## [MATERIAL PROVIDED]
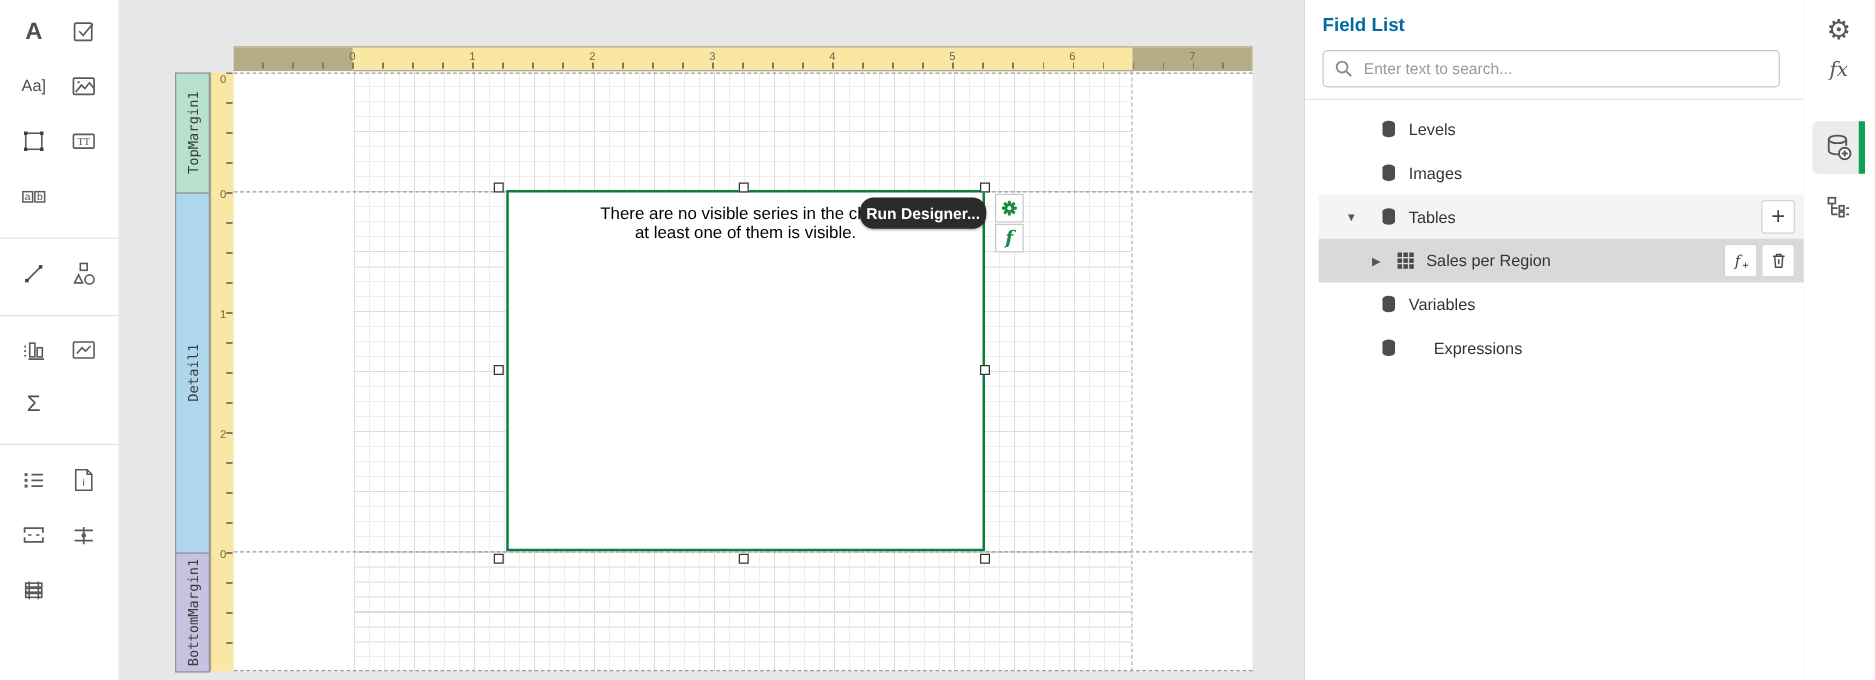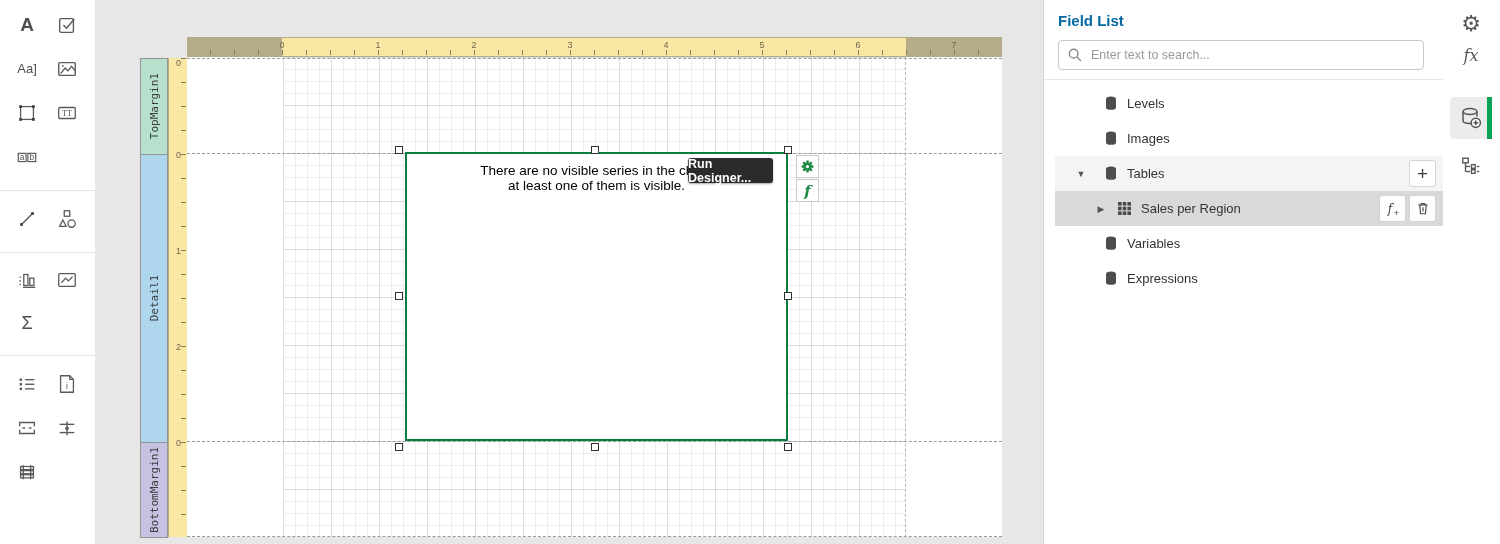--- a/index.html
+++ b/index.html
@@ -44,7 +44,7 @@
 
   .chart-ctl { position:absolute; left:218px; top:95px; width:383px; height:289px; background:#fff; border:2px solid #0b7d3e; z-index:3; }
   .chart-msg { position:absolute; left:0; right:0; top:9px; text-align:center; font-size:13.5px; line-height:15px; color:#000; }
-  .run-designer { position:absolute; left:281px; top:4px; width:85px; height:25px; background:#2b2b2b; border-radius:3px;
+  .run-designer { position:absolute; left:281px; top:4px; width:101px; height:25px; background:#2b2b2b; border-radius:11px;
     color:#fff; font-size:12.5px; font-weight:bold; display:flex; align-items:center; justify-content:center; cursor:pointer; z-index:6;
     box-shadow:0 1px 2px rgba(0,0,0,.35); }
   .handle { position:absolute; width:8px; height:8px; background:#fff; border:1.5px solid #333; z-index:4; }

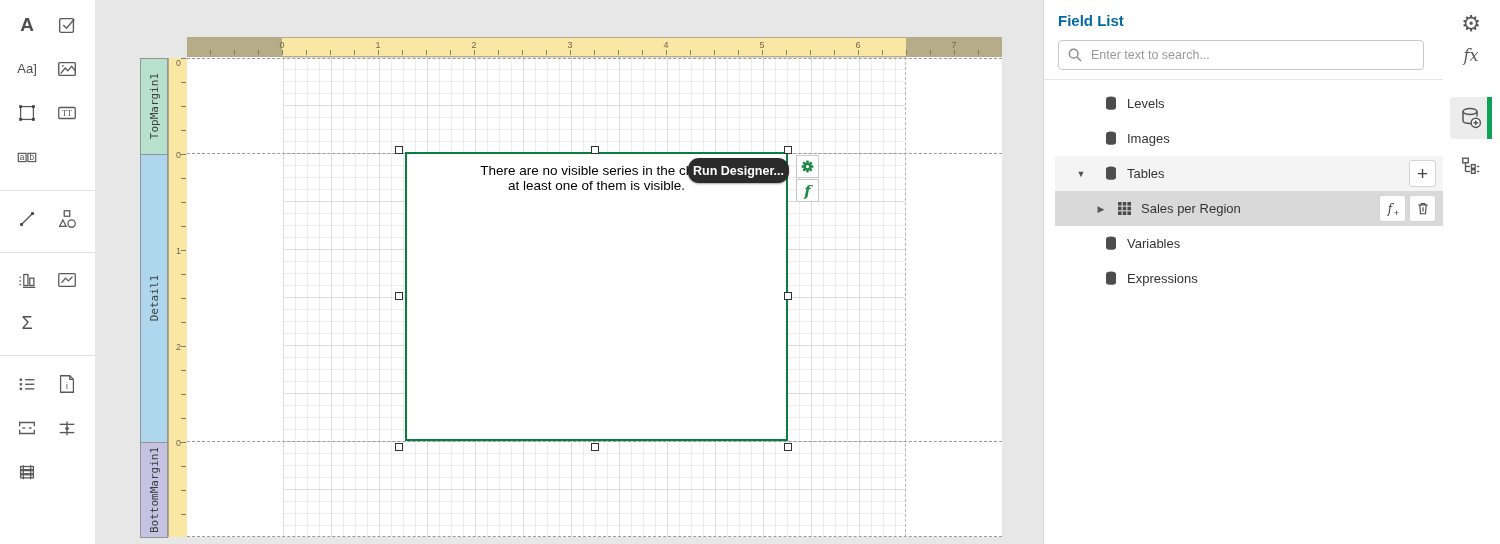--- a/index.html
+++ b/index.html
@@ -387,7 +387,7 @@
       <span class="fp-label">Variables</span>
     </div>
 
-    <div class="fp-row" style="top:261px;">
+    <div class="fp-row" style="top:261px;gap:20px;">
       <svg class="cyl" width="14" height="15" viewBox="0 0 14 15">
         <ellipse cx="7" cy="3.2" rx="5" ry="2.6" fill="#4d4d4d"></ellipse>
         <path d="M2 3.2 v8 a5 2.6 0 0 0 10 0 v-8 z" fill="#4d4d4d"></path>

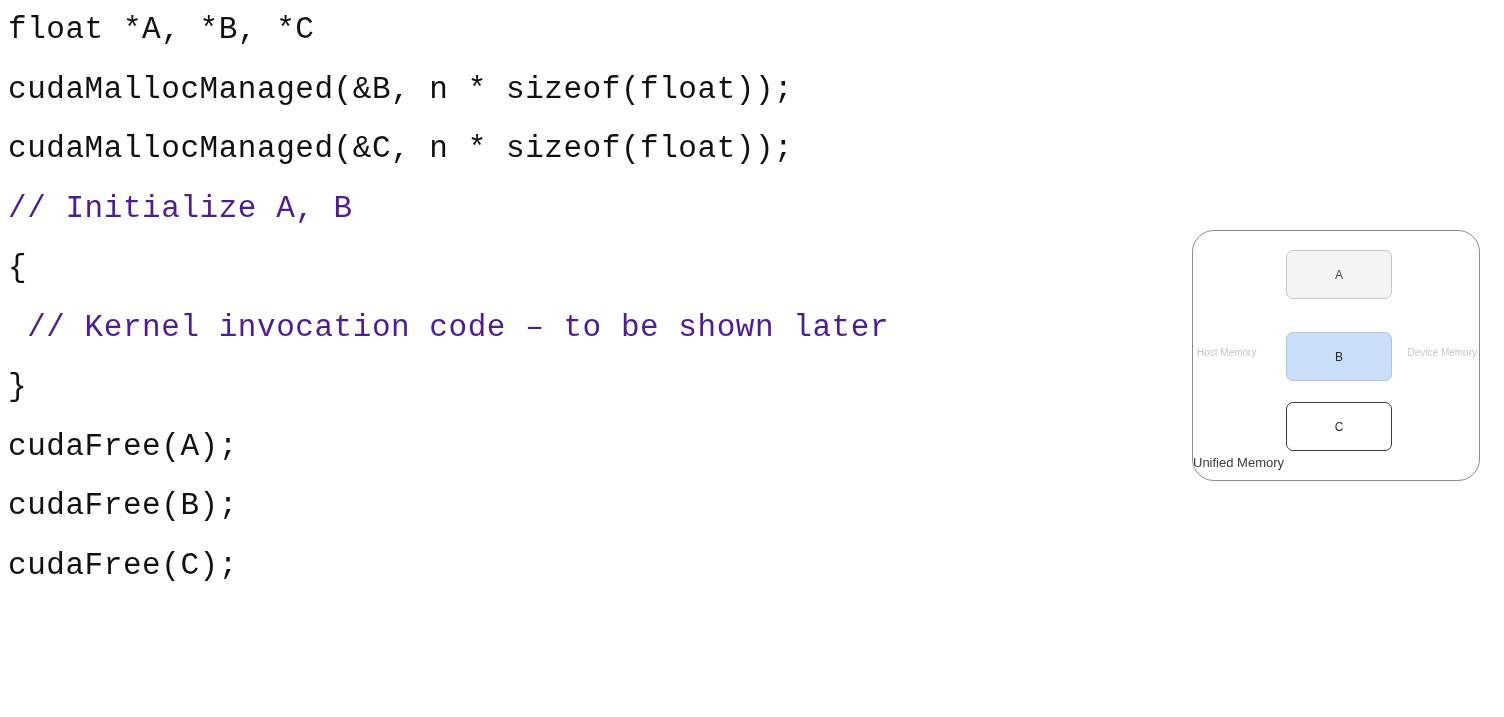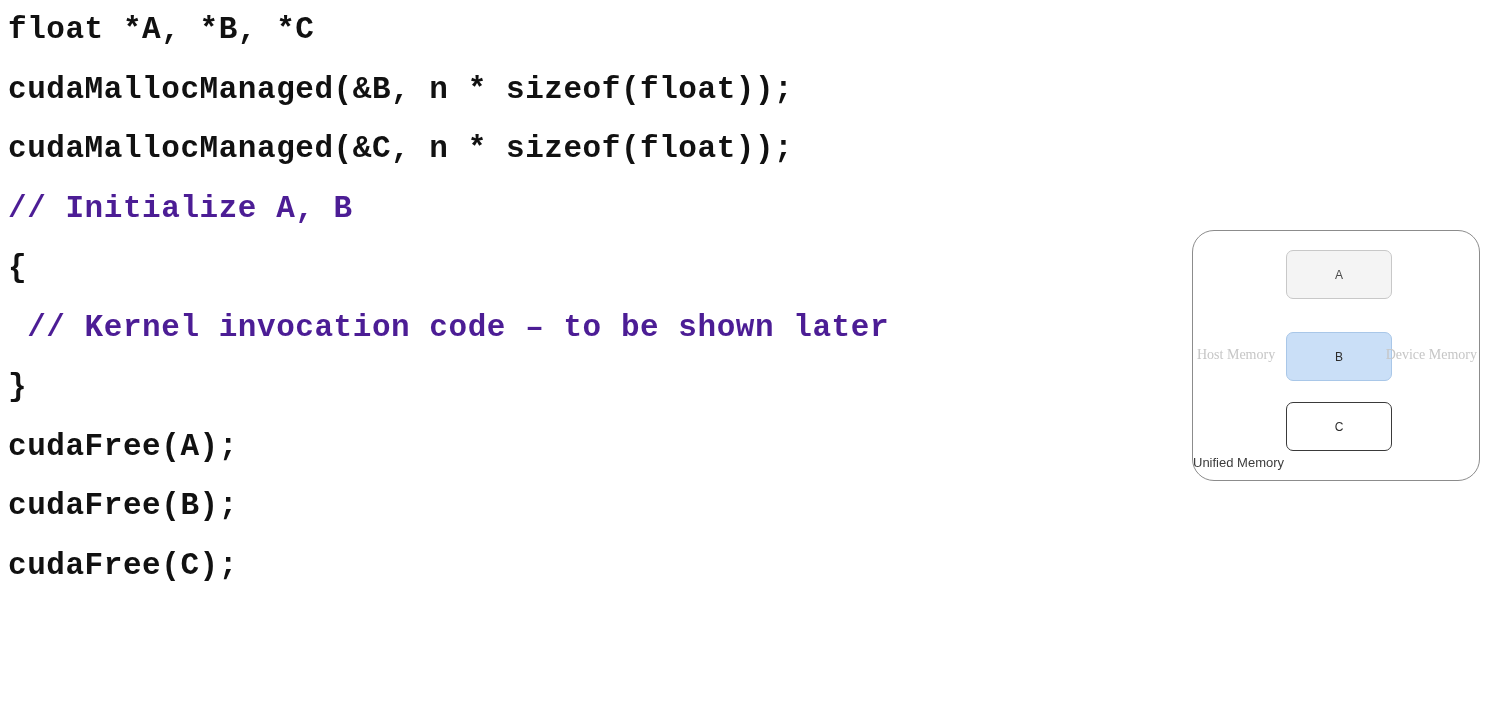--- a/index.html
+++ b/index.html
@@ -24,7 +24,7 @@
   }
   .code-line {
     font-family: "Liberation Mono", "DejaVu Sans Mono", monospace;
-    font-weight: bold;
+    font-weight: normal;
     font-size: 31px;
     line-height: 59.5px;
     height: 59.5px;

## [TASK ITEM]
Print the lines from the one that contains "height:25px; background:#2b2b2b; border-radius:3px;" through the final line of the material above, exactly and only those, with pictures left out.

## [RESPONSE FOR THIS EXERCISE]
-  .run-designer { position:absolute; left:281px; top:4px; width:85px; height:25px; background:#2b2b2b; border-radius:3px;
+  .run-designer { position:absolute; left:281px; top:4px; width:101px; height:25px; background:#2b2b2b; border-radius:11px;
     color:#fff; font-size:12.5px; font-weight:bold; display:flex; align-items:center; justify-content:center; cursor:pointer; z-index:6;
     box-shadow:0 1px 2px rgba(0,0,0,.35); }
   .handle { position:absolute; width:8px; height:8px; background:#fff; border:1.5px solid #333; z-index:4; }

--- a/index.html
+++ b/index.html
@@ -387,7 +387,7 @@
       <span class="fp-label">Variables</span>
     </div>
 
-    <div class="fp-row" style="top:261px;">
+    <div class="fp-row" style="top:261px;gap:20px;">
       <svg class="cyl" width="14" height="15" viewBox="0 0 14 15">
         <ellipse cx="7" cy="3.2" rx="5" ry="2.6" fill="#4d4d4d"></ellipse>
         <path d="M2 3.2 v8 a5 2.6 0 0 0 10 0 v-8 z" fill="#4d4d4d"></path>

--- a/index.html
+++ b/index.html
@@ -24,7 +24,7 @@
   }
   .code-line {
     font-family: "Liberation Mono", "DejaVu Sans Mono", monospace;
-    font-weight: bold;
+    font-weight: normal;
     font-size: 31px;
     line-height: 59.5px;
     height: 59.5px;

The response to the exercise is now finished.